• **EXERCISE INSTRUCTIONS**:
Could you swap "Zaposlitev" for "Kariera" in the material, starting at the line that has "Blagovne znamke" and stopping after the line that has "Proizvodnja in tehnologija", with everything else left unchanged?

Items from a data source
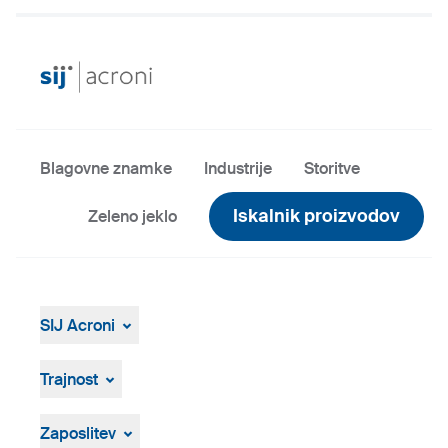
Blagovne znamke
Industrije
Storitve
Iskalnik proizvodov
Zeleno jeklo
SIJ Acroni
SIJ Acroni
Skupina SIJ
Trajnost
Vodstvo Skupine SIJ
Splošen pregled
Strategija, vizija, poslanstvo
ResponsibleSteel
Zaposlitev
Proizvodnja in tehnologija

==

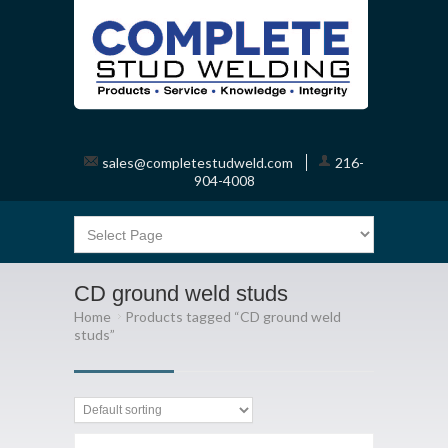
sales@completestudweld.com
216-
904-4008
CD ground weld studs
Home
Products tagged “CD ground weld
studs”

• **OUTPUT OF THE EXERCISE**:
Blagovne znamke
Industrije
Storitve
Iskalnik proizvodov
Zeleno jeklo
SIJ Acroni
SIJ Acroni
Skupina SIJ
Trajnost
Vodstvo Skupine SIJ
Splošen pregled
Strategija, vizija, poslanstvo
ResponsibleSteel
Kariera
Proizvodnja in tehnologija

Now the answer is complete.